Si nous voulons sortir du système de l'habitation, du commerce triangulaire, de l'assistanat, de la société de consommation, lesquels créent autant de richesses matérielles que de misères morales et mentales, autant de luxe que d'exclusion sociale, autant d'enrichissement sans fin que de dépressions psychosociales, faisant de nos terres des terres d'« éco-suicide », de suicide moral et de suicide physique, nous devons briser les limites ordinaires, nous devons envisager autre chose : un espace de conscience initiateur et responsable, où la diversité n'est pas le contraire de l'unité, mais sa plus sûre richesse.

C'est par de tels processus de mise en responsabilité optimale que les pays d'outre-mer pourront quitter le « mal-développement » pour devenir des terres d'initiative et d'intelligence. Il n'y a pas d'épanouissement économique et social harmonieux sans vivification culturelle.

Contre les effondrements et les mutations à venir, rien ne vaut une culture du risque, nourrie de son terroir, faisant corps avec elle, disposant des moyens de sa conception et de sa mise en oeuvre. Quand on a tout oublié, c'est la culture qui reste. Quand on doit innover pour agir, agir en innovant, c'est la responsabilité qui prime. (Applaudissements sur les bancs du groupe SRC.)

De sa lutte contre le nazisme, le poète René Char avait rapporté une majestueuse pensée qu'il a consignée dans Fureur et mystère : « Dans nos ténèbres, il n'y a pas une place pour la beauté. Toute la place est pour la beauté. » Et ce qu'il mettait dans l'idée de beauté, c'était, sans aucun doute, la justice, l'équité, l'amour et le respect de l'autre, le respect de la diversité, le droit à la liberté, à la responsabilité. Il avait compris que, face aux atteintes majeures, il n'y a pas de compromis, pas d'hésitation ou de demi-mesure. Le péril est tellement grand, les enjeux tellement déterminants, qu'il ne s'agit pas de laisser un peu de place à l'écologie. Il faut, monsieur le ministre, viser à une véritable refondation écologique, à une nouvelle forme d'installation de l'homme, de ses cultures, de ses civilisations, de ses politiques, dans la plénitude horizontale des choses vivantes. Il faut des audaces, des ruptures. Et il faut du courage.

Ce qui frappe, dans ce texte, ce sont les contradictions entre l'urgence écologique – on l'a signalé pour le transport –, le calendrier et les moyens budgétaires, autant d'éléments aggravés par l'absence d'une approche transversale et territoriale. Nous savons que cette politique aura des conséquences non négligeables sur les collectivités locales qui supporteront les charges financières d'une situation exceptionnelle.

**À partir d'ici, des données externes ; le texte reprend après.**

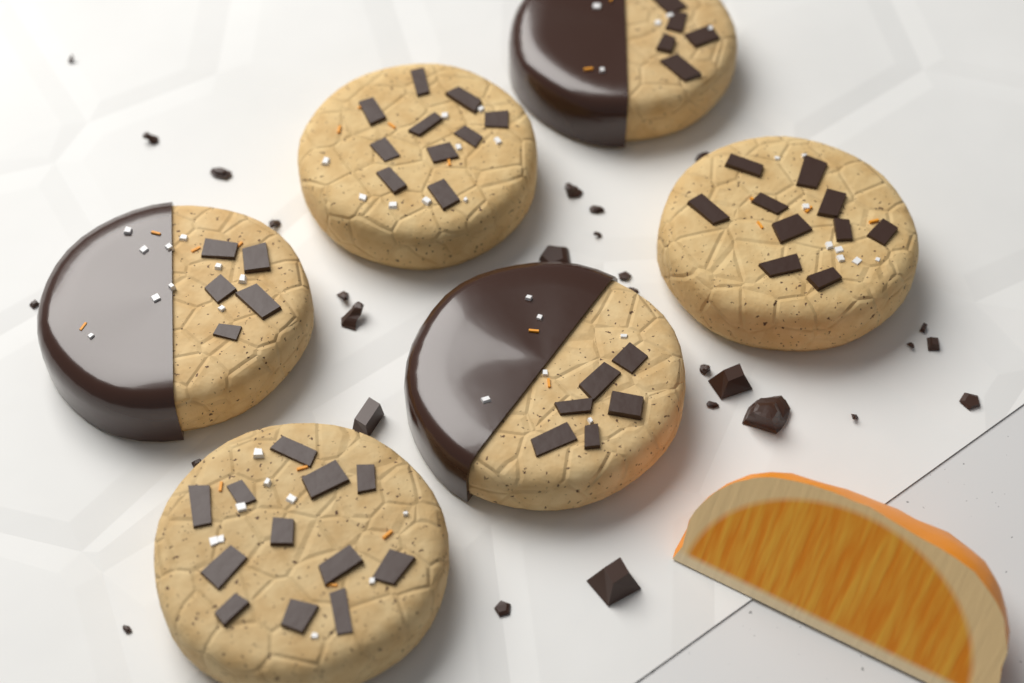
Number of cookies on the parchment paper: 6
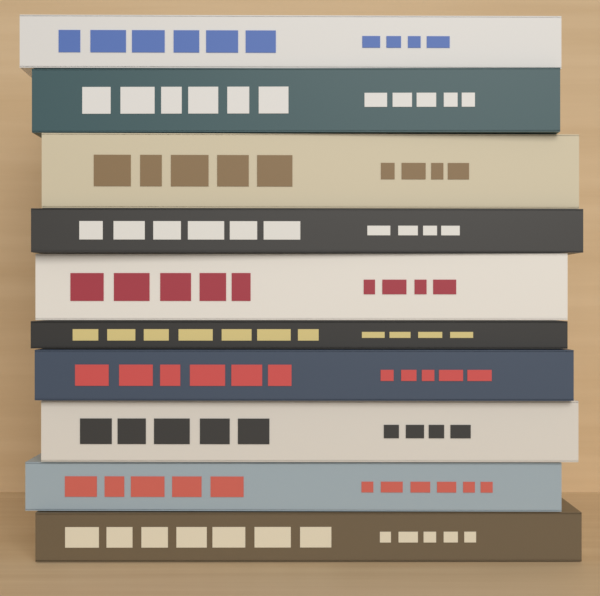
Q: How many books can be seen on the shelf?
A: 10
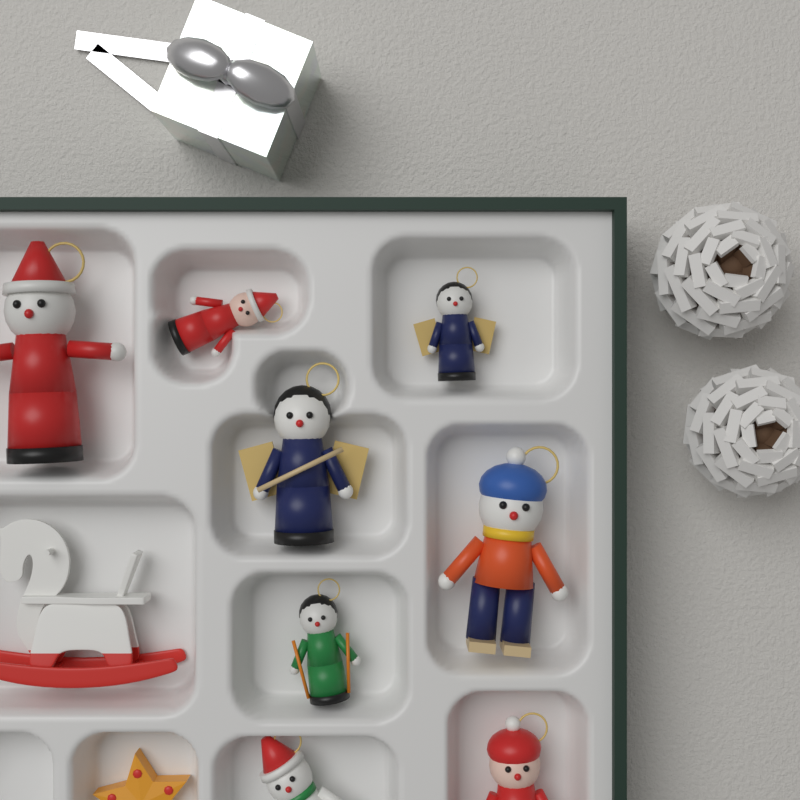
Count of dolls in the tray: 8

Comment envisager de se contenter d'un psittacisme législatif, alors que le danger se précise ?

Au regard des défis que je viens de rappeler, au regard de ce que furent les 268 engagements issus du Grenelle, au regard de nos attentes, ce texte peut-il être suffisant ? Catalogue incomplet de bonnes intentions, il demeure trop éloigné d'une véritable loi d'orientation et, par ses carences, porte les limites d'une fausse loi de programmation. Face à la gravité de la situation, à l'ampleur du défi climatique et énergétique, cette loi ne permet pas de définir un cadre politique et législatif susceptible d'ordonner l'ensemble de la politique gouvernementale. C'est pourquoi je vous demande de voter la question préalable. (Applaudissements sur les bancs des groupes SRC et GDR.)